▶ TASK TO CARRY OUT
Reproduce the entries below word for word, but leave out the pictures.

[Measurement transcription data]
◆ ◆ ◆ ◆ ◆
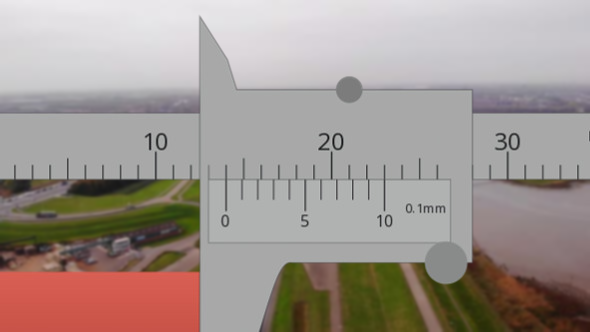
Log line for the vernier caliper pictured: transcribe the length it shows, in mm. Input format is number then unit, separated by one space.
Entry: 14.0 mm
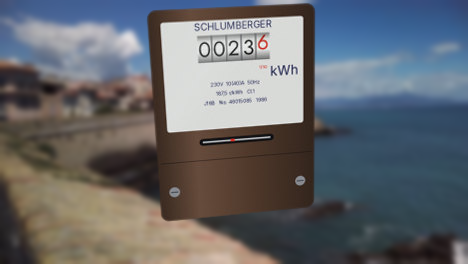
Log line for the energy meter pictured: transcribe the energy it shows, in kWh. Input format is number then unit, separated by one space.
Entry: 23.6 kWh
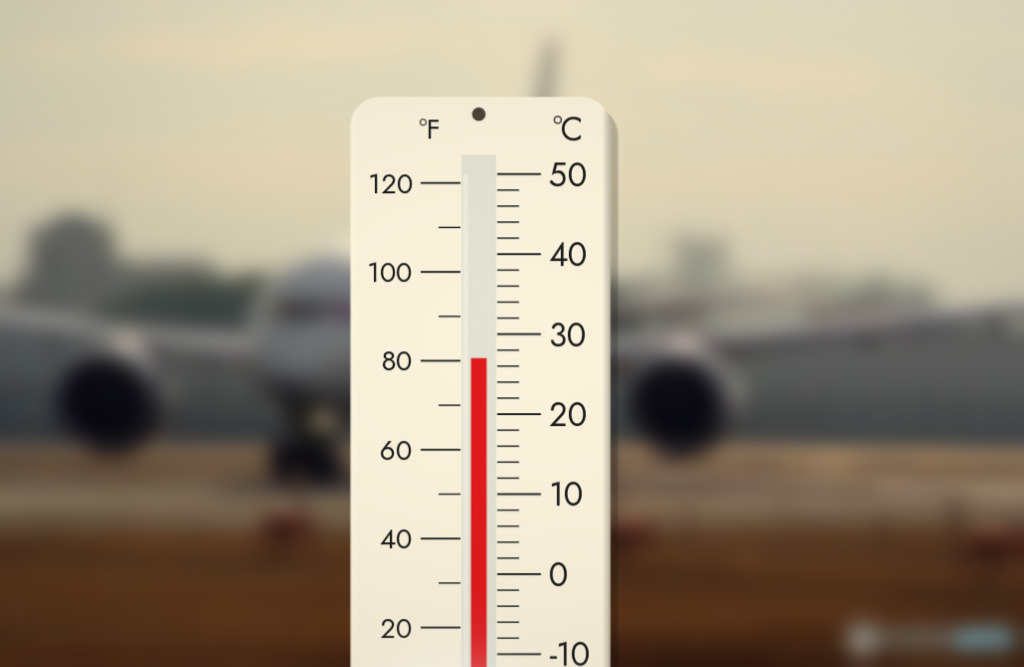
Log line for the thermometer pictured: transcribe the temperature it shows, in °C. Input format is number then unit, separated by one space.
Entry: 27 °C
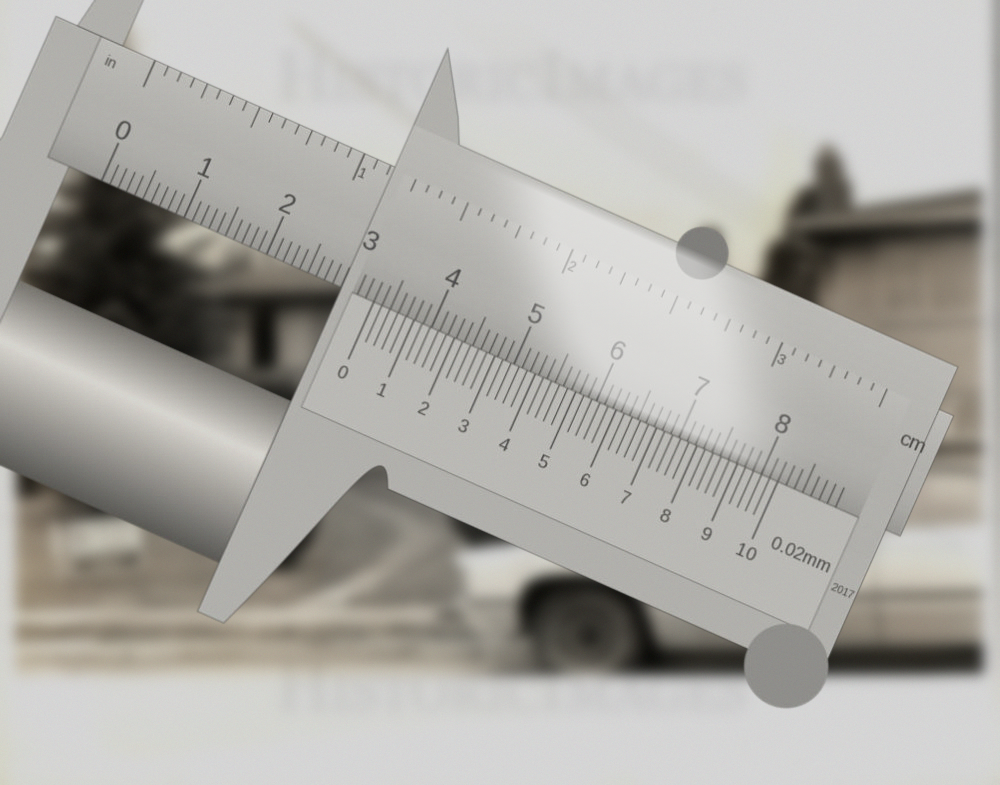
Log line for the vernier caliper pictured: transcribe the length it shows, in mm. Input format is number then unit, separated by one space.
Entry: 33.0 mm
◆ ◆ ◆ ◆ ◆
▶ RESULT BELOW
Log line for the vernier caliper pictured: transcribe the length it shows, in mm. Input format is number then unit, separated by one space.
Entry: 14.0 mm
Log line for the energy meter pictured: transcribe the energy it shows, in kWh. Input format is number then unit, separated by one space.
Entry: 23.6 kWh
Log line for the thermometer pictured: transcribe the temperature it shows, in °C. Input format is number then unit, separated by one space.
Entry: 27 °C
Log line for the vernier caliper pictured: transcribe the length it shows, in mm. Input format is number then unit, separated by one space.
Entry: 33.0 mm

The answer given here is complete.